Ce qui pour moi est jusqu’ici l’un des meilleurs moments, c’est l’une de mes rencontres avec le Conseil des jeunes du quartier de la Porte de Bagnolet, qui est né d’un atelier d’aide aux devoirs, porté par une association l’AJE. Ces jeunes ont décidé de poursuivre ensemble et d’être membre de l’annexe de cette association. Je me suis retrouvé devant une vingtaine de jeunes qui ont commencé par de l’aide aux devoirs et qui sont aujourd’hui tous en master, en études longues et qui portent pour leur quartier un projet de vivre ensemble.

L’initiative citoyenne repérée dans le 20e et qui gagnerait à être connue ?
Il y a le CIP20, des femmes qui ont ouvert un restaurant, un lieu où l’on vient faire et apprendre la cuisine.
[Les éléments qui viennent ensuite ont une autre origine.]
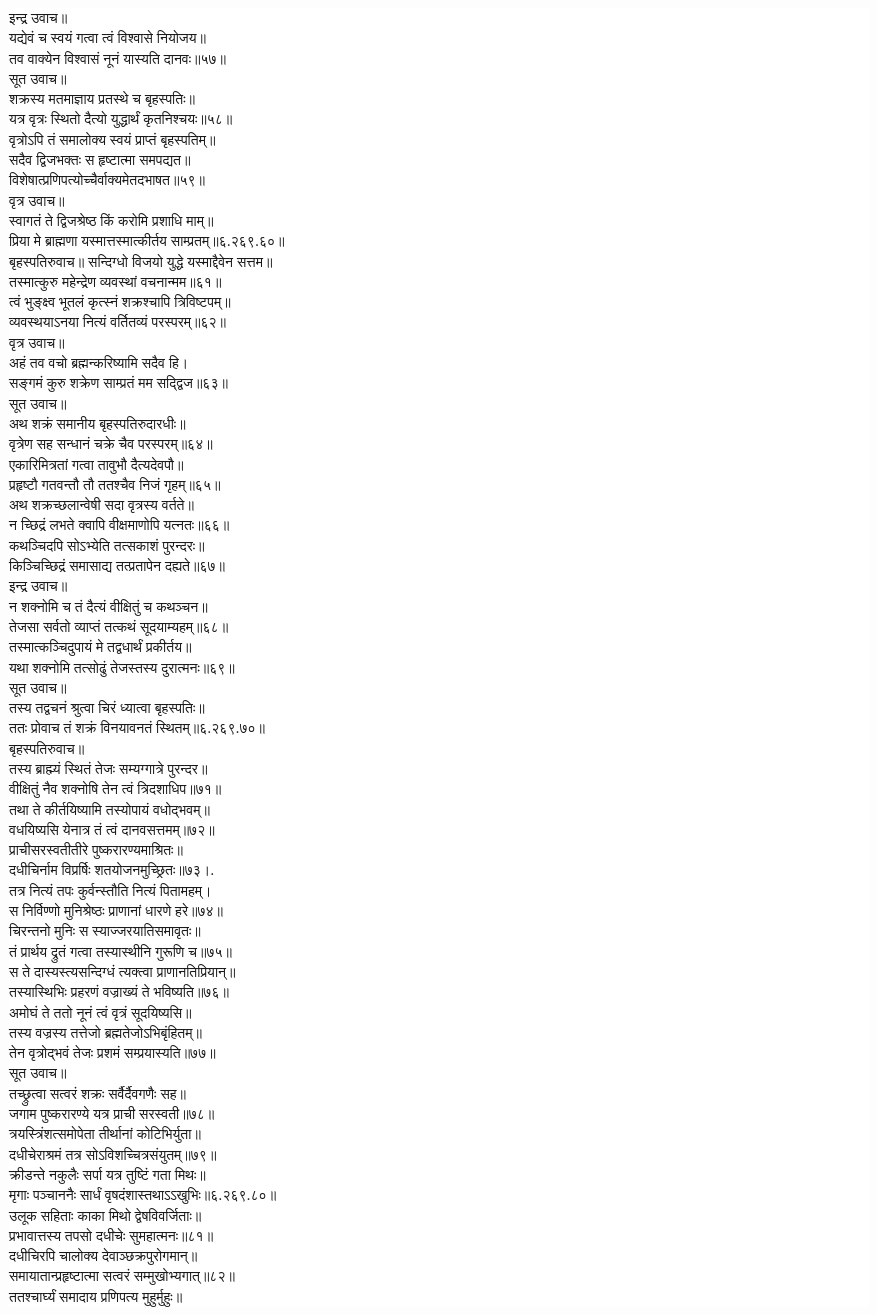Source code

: इन्द्र उवाच॥  
यद्येवं च स्वयं गत्वा त्वं विश्वासे नियोजय॥  
तव वाक्येन विश्वासं नूनं यास्यति दानवः॥५७॥  
सूत उवाच॥  
शक्रस्य मतमाज्ञाय प्रतस्थे च बृहस्पतिः॥  
यत्र वृत्रः स्थितो दैत्यो युद्धार्थं कृतनिश्चयः॥५८॥  
वृत्रोऽपि तं समालोक्य स्वयं प्राप्तं बृहस्पतिम्॥  
सदैव द्विजभक्तः स हृष्टात्मा समपद्यत॥  
विशेषात्प्रणिपत्योच्चैर्वाक्यमेतदभाषत॥५९॥  
वृत्र उवाच॥  
स्वागतं ते द्विजश्रेष्ठ किं करोमि प्रशाधि माम्॥  
प्रिया मे ब्राह्मणा यस्मात्तस्मात्कीर्तय साम्प्रतम्॥६.२६९.६०॥  
बृहस्पतिरुवाच॥ सन्दिग्धो विजयो युद्धे यस्माद्दैवेन सत्तम॥  
तस्मात्कुरु महेन्द्रेण व्यवस्थां वचनान्मम॥६१॥  
त्वं भुङ्क्ष्व भूतलं कृत्स्नं शक्रश्चापि त्रिविष्टपम्॥  
व्यवस्थयाऽनया नित्यं वर्तितव्यं परस्परम्॥६२॥  
वृत्र उवाच॥  
अहं तव वचो ब्रह्मन्करिष्यामि सदैव हि।  
सङ्गमं कुरु शक्रेण साम्प्रतं मम सद्द्विज॥६३॥  
सूत उवाच॥  
अथ शक्रं समानीय बृहस्पतिरुदारधीः॥  
वृत्रेण सह सन्धानं चक्रे चैव परस्परम्॥६४॥  
एकारिमित्रतां गत्वा तावुभौ दैत्यदेवपौ॥  
प्रहृष्टौ गतवन्तौ तौ ततश्चैव निजं गृहम्॥६५॥  
अथ शक्रच्छलान्वेषी सदा वृत्रस्य वर्तते॥  
न च्छिद्रं लभते क्वापि वीक्षमाणोपि यत्नतः॥६६॥  
कथञ्चिदपि सोऽभ्येति तत्सकाशं पुरन्दरः॥  
किञ्चिच्छिद्रं समासाद्य तत्प्रतापेन दह्यते॥६७॥  
इन्द्र उवाच॥  
न शक्नोमि च तं दैत्यं वीक्षितुं च कथञ्चन॥  
तेजसा सर्वतो व्याप्तं तत्कथं सूदयाम्यहम्॥६८॥  
तस्मात्कञ्चिदुपायं मे तद्वधार्थं प्रकीर्तय॥  
यथा शक्नोमि तत्सोढुं तेजस्तस्य दुरात्मनः॥६९॥  
सूत उवाच॥  
तस्य तद्वचनं श्रुत्वा चिरं ध्यात्वा बृहस्पतिः॥  
ततः प्रोवाच तं शक्रं विनयावनतं स्थितम्॥६.२६९.७०॥  
बृहस्पतिरुवाच॥  
तस्य ब्राह्म्यं स्थितं तेजः सम्यग्गात्रे पुरन्दर॥  
वीक्षितुं नैव शक्नोषि तेन त्वं त्रिदशाधिप॥७१॥  
तथा ते कीर्तयिष्यामि तस्योपायं वधोद्भवम्॥  
वधयिष्यसि येनात्र तं त्वं दानवसत्तमम्॥७२॥  
प्राचीसरस्वतीतीरे पुष्करारण्यमाश्रितः॥  
दधीचिर्नाम विप्रर्षिः शतयोजनमुच्छ्रितः॥७३।.  
तत्र नित्यं तपः कुर्वन्स्तौति नित्यं पितामहम्।  
स निर्विण्णो मुनिश्रेष्ठः प्राणानां धारणे हरे॥७४॥  
चिरन्तनो मुनिः स स्याज्जरयातिसमावृतः॥  
तं प्रार्थय द्रुतं गत्वा तस्यास्थीनि गुरूणि च॥७५॥  
स ते दास्यस्त्यसन्दिग्धं त्यक्त्वा प्राणानतिप्रियान्॥  
तस्यास्थिभिः प्रहरणं वज्राख्यं ते भविष्यति॥७६॥  
अमोघं ते ततो नूनं त्वं वृत्रं सूदयिष्यसि॥  
तस्य वज्रस्य तत्तेजो ब्रह्मतेजोऽभिबृंहितम्॥  
तेन वृत्रोद्भवं तेजः प्रशमं सम्प्रयास्यति॥७७॥  
सूत उवाच॥  
तच्छ्रुत्वा सत्वरं शक्रः सर्वैर्दैवगणैः सह॥  
जगाम पुष्करारण्ये यत्र प्राची सरस्वती॥७८॥  
त्रयस्त्रिंशत्समोपेता तीर्थानां कोटिभिर्युता॥  
दधीचेराश्रमं तत्र सोऽविशच्चित्रसंयुतम्॥७९॥  
क्रीडन्ते नकुलैः सर्पा यत्र तुष्टिं गता मिथः॥  
मृगाः पञ्चाननैः सार्धं वृषदंशास्तथाऽऽखुभिः॥६.२६९.८०॥  
उलूक सहिताः काका मिथो द्वेषविवर्जिताः॥  
प्रभावात्तस्य तपसो दधीचेः सुमहात्मनः॥८१॥  
दधीचिरपि चालोक्य देवाञ्छक्रपुरोगमान्॥  
समायातान्प्रहृष्टात्मा सत्वरं सम्मुखोभ्यगात्॥८२॥  
ततश्चार्घ्यं समादाय प्रणिपत्य मुहुर्मुहुः॥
Mais aussi le café associatif le M111, sur les Maréchaux (114, boulevard Davout), qui est aussi une salle de spectacle très sympa. 

Des loisirs ou des hobbys pour se détendre après une rude journée politique ?
C’est d’abord de circuler à vélo, cela m’aide à faire le sport que sinon je n’ai pas beaucoup le temps de faire. C’est d’essayer de prendre le temps de faire ma demi-heure quotidienne d’accordéon, car j’apprends l’accordéon diatonique, qui est le petit accordéon folk. Le week-end, c’est de me retrouver avec ma famille ou des amis.
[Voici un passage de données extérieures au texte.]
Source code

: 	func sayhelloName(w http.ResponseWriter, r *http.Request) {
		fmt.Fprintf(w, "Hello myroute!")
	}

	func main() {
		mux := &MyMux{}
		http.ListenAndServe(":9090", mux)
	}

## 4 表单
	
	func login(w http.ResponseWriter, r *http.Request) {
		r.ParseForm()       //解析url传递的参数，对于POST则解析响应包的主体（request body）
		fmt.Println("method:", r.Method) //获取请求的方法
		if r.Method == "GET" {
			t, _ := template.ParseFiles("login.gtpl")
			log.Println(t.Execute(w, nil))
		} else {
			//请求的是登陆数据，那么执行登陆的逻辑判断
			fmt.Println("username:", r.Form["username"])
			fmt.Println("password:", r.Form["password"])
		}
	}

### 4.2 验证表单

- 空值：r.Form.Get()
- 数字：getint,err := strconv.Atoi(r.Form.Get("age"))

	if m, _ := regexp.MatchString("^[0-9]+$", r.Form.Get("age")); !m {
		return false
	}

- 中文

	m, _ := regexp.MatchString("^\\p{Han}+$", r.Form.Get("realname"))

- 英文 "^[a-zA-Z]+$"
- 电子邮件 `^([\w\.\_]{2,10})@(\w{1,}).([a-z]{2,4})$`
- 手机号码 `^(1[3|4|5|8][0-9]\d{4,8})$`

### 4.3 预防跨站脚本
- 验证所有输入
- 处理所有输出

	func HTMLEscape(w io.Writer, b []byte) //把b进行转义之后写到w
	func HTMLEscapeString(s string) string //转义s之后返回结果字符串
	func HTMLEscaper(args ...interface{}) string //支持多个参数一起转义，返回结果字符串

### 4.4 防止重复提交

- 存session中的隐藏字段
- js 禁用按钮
L’objectif affiché pour ces municipales ? Vous diriez que le pari est réussi si… ?
Si on arrive à ce qu’Anne Hidalgo et son équipe conservent un temps d’avance. Un temps d’avance sur l’écologie, un temps d’avance sur cette ville de la proximité (appelée dans notre programme “la ville du quart d’heure” pour favoriser la rencontre, le lien social) et puis un temps d’avance sur la démocratie, parce qu’il faut toujours veiller à ne pas prendre de retard, si on ne veut pas trop de monde sur les ronds-points. Dans ces conditions, on peut faire un mandat sympa.

En vue d’un second tour, avec qui pourriez-vous vous allier ?
Avec les Verts. Et j’irais même plus loin, avec la France Insoumise. 

Votre première mesure en tant que maire du 20e ?
Convoquer les Assises de la citoyenneté, inviter les habitants. Afin d’affirmer à tous les habitants du 20e, que la mairie est bien la maison commune, qu’elle leur est ouverte.